Gather every line below that contains the string "safari". Case counts.

* _Data to use_
◆ ◆ ◆ ◆
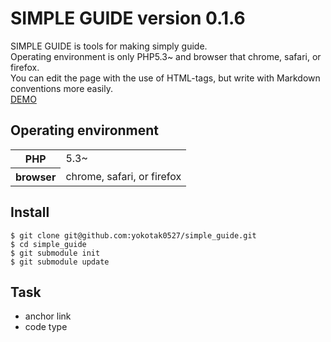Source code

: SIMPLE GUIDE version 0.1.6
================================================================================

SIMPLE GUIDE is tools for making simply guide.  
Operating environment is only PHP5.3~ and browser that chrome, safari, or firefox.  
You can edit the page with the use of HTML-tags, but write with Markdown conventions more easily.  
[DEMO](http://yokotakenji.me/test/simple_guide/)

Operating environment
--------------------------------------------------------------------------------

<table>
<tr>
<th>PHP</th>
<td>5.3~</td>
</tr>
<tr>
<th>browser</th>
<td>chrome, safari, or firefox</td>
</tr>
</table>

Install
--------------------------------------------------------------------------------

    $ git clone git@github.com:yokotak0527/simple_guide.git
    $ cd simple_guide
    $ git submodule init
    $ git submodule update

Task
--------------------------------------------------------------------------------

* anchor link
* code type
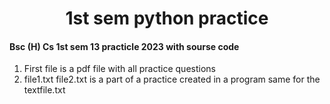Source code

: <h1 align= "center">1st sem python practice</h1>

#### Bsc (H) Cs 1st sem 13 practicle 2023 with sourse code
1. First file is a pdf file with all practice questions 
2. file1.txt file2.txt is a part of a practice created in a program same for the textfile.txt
◆ ◆ ◆ ◆
* _Solution below_
Operating environment is only PHP5.3~ and browser that chrome, safari, or firefox.  
<td>chrome, safari, or firefox</td>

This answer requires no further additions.